Now that the law is settled on what retrenchment is, let us proceed to the provisions contained in the Industrial Disputes Act, 1947, regarding the procedure to be followed in cases of retrenchment.

Section 25F provides the conditions precedent to retrenchment. According to this section the employer must satisfy the following conditions before retrenching an employee employed for a period of continuous period of not less than one year -

(a) the workman has been given one months notice in writing indicating the reasons for retrenchment and the period of notice has expired, or the workman has been paid in lieu of such notice, wages for the period of the notice:

(b) the workman has been paid, at the time of retrenchment, compensation which shall be equivalent to fifteen days average pay [for every completed year of continuous service] or any part thereof in excess of six months;and

(c) notice in the prescribed manner is served on the appropriate Government [or such authority as may be specified by the appropriate Government by notification in the Official Gazette].

Calculation of average pay is done by dividing the last drawn monthly salary by 25 and then multiplying the dividend by 15 for every completed year of continuous  work.

Section 25N also lays down the conditions precedent to retrenchment -

1) No workman employed in any industrial establishment to which this Chapter applies, who has been in continuous service for not less than one year under an employer shall be retrenched by that employer until,-

(a) the workman has been given three months notice in writing indicating the reasons for retrenchment and the period of notice has expired, or the workman has been paid in lieu of such notice, wages for the period of the notice; and

(b) the prior permission of the appropriate Government or such authority as may be specified by that Government by notification in the Official Gazette (hereafter in this section referred to as the specified authority) has been obtained on an application made in this behalf.
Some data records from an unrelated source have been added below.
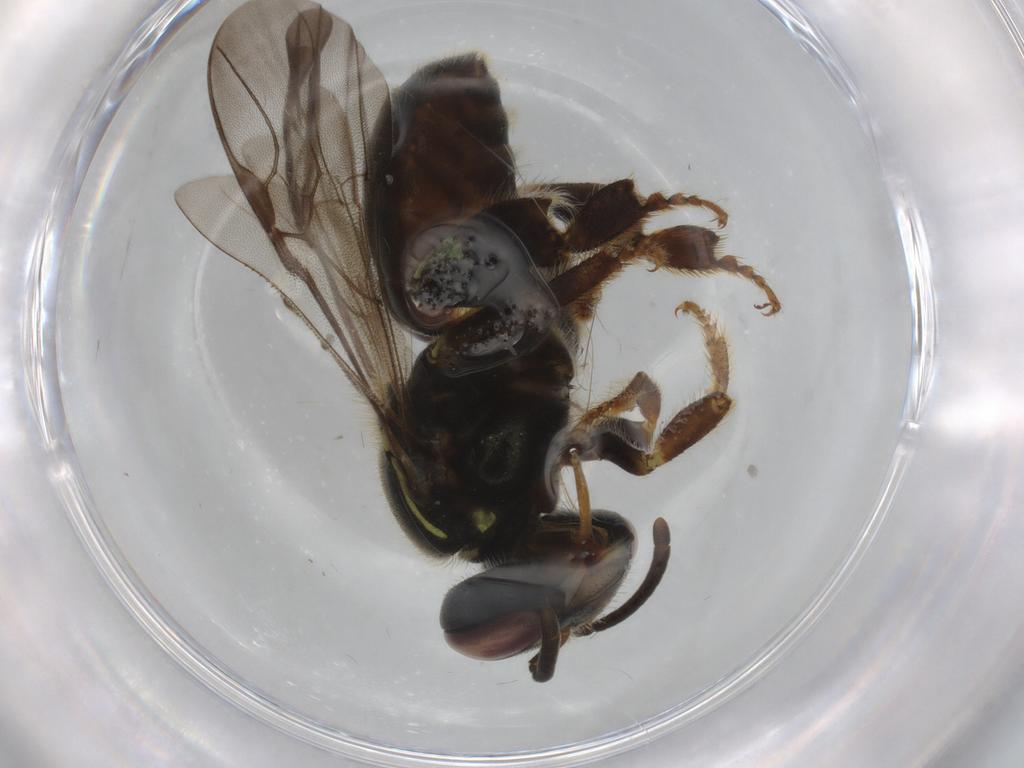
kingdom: Animalia
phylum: Arthropoda
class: Insecta
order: Hymenoptera
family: Apidae
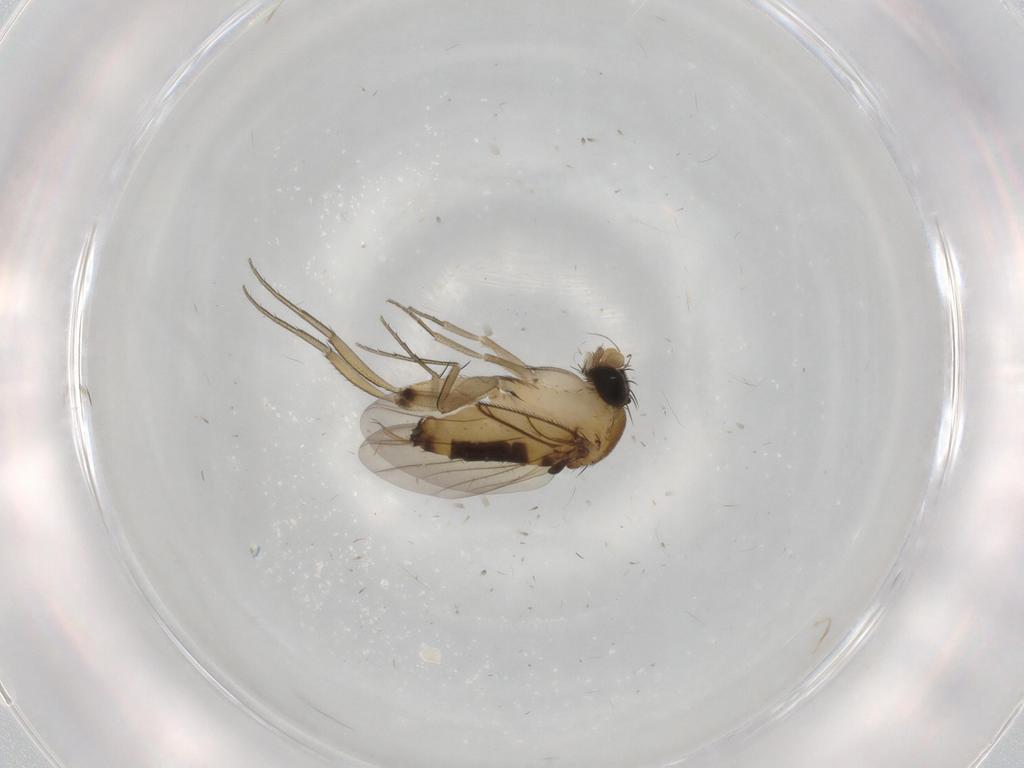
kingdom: Animalia
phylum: Arthropoda
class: Insecta
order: Diptera
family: Phoridae
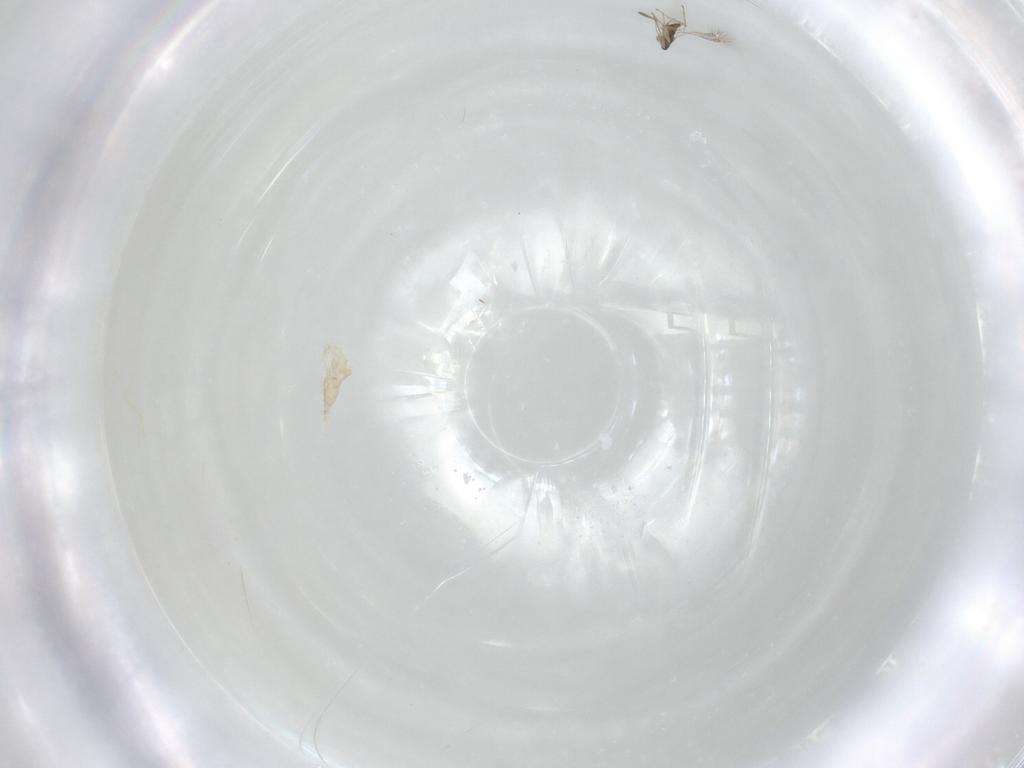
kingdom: Animalia
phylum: Arthropoda
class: Insecta
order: Hymenoptera
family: Mymaridae
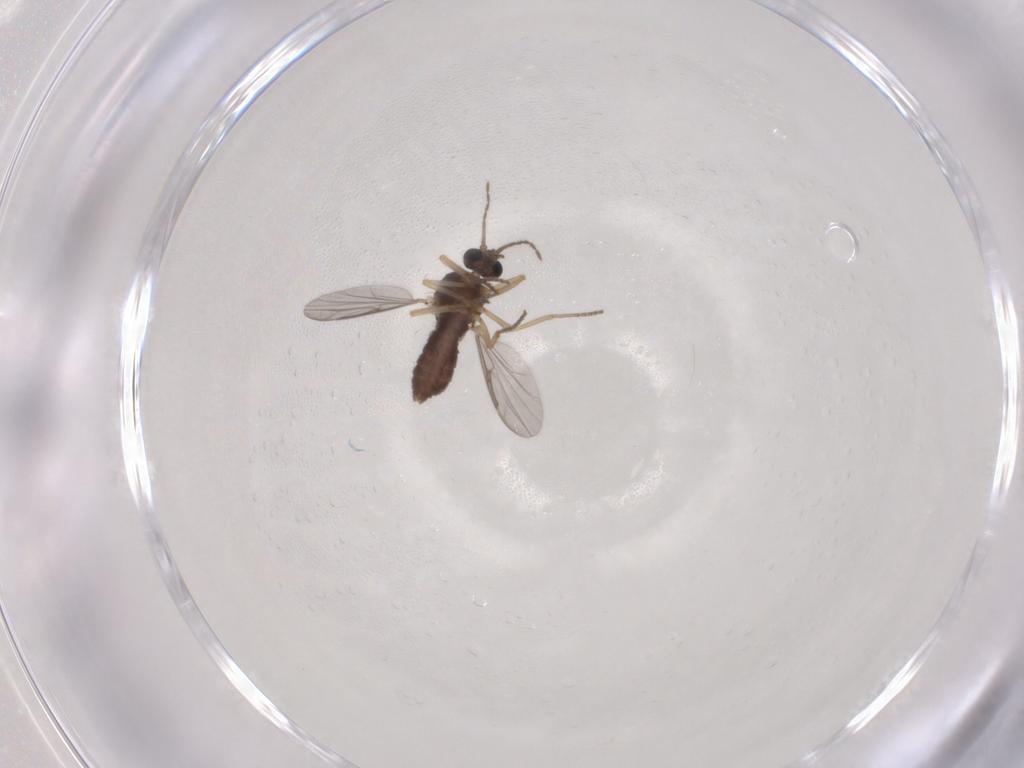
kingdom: Animalia
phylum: Arthropoda
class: Insecta
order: Diptera
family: Ceratopogonidae
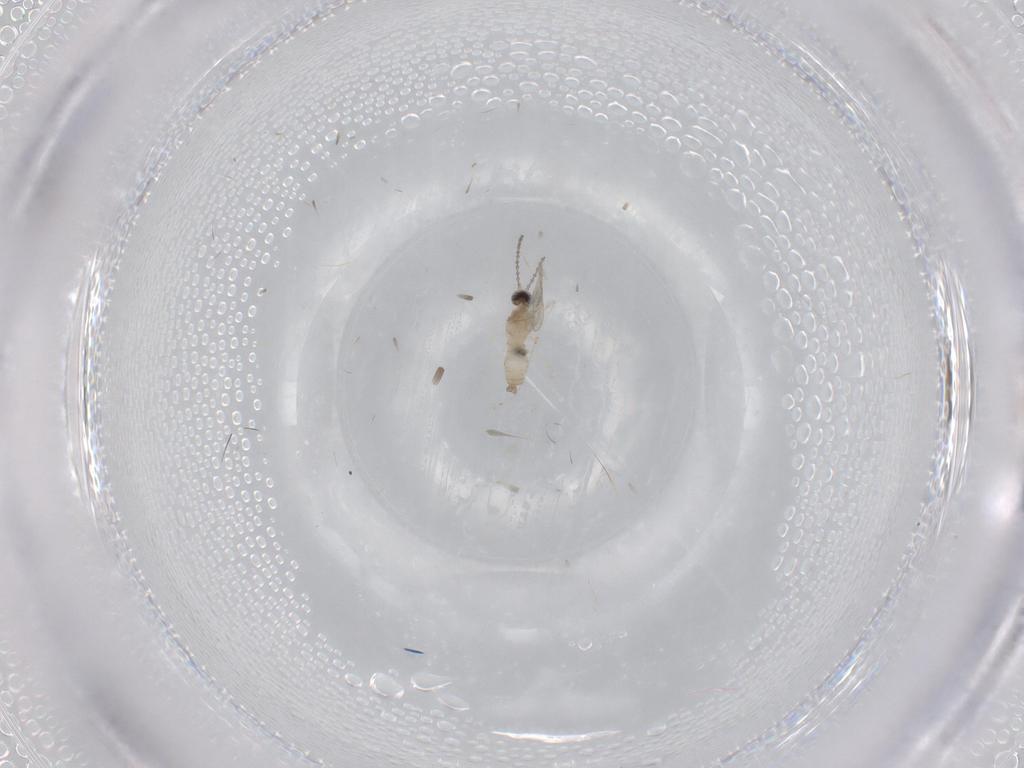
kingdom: Animalia
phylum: Arthropoda
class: Insecta
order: Diptera
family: Cecidomyiidae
(2) An application for permission under sub-section (1) shall be made by the employer in the prescribed manner stating clearly the reasons for the intended retrenchment and a copy of such application shall also be served simultaneously on the workmen concerned in the prescribed manner.

(3) Where an application for permission under sub-section (1) has been made, the appropriate Government or the specified authority, after making such inquiry as it thinks fit and after giving a reasonable opportunity of being heard to the employer, the workmen concerned and the persons interested in such retrenchment, may, having regard to the genuineness and adequacy of the reasons stated by the employer, the interests of the workmen and all other relevant factors, by order and for reasons to be recorded in writing, grant or refuse to grant such permission and a copy of such order shall be communicated to the employer and the workmen.

(4) Where an application for permission has been made under sub-section (1) and the appropriate Government or the specified authority does not communicate the order granting or refusing to grant permission to the employer within a period of sixty days from the date on which such application is made, the permission applied for shall be deemed to have been granted on the expiration of the said period of sixty days.

Section 25G lays down the procedure of retrenchment. Where any workman in an industrial establishment, who is a citizen of India, is to be retrenched and he belongs to a particular category of workmen in that establishment, in the absence of any agreement between the employer and the workman in this behalf, the employer shall ordinarily retrench the workman who was the last person to be employed in that category, unless for reasons to be recorded the employer retrenches any other workman. The employer is also required to maintain a seniority list of the workmen. The system of last in first out is to be followed in retrenching workmen.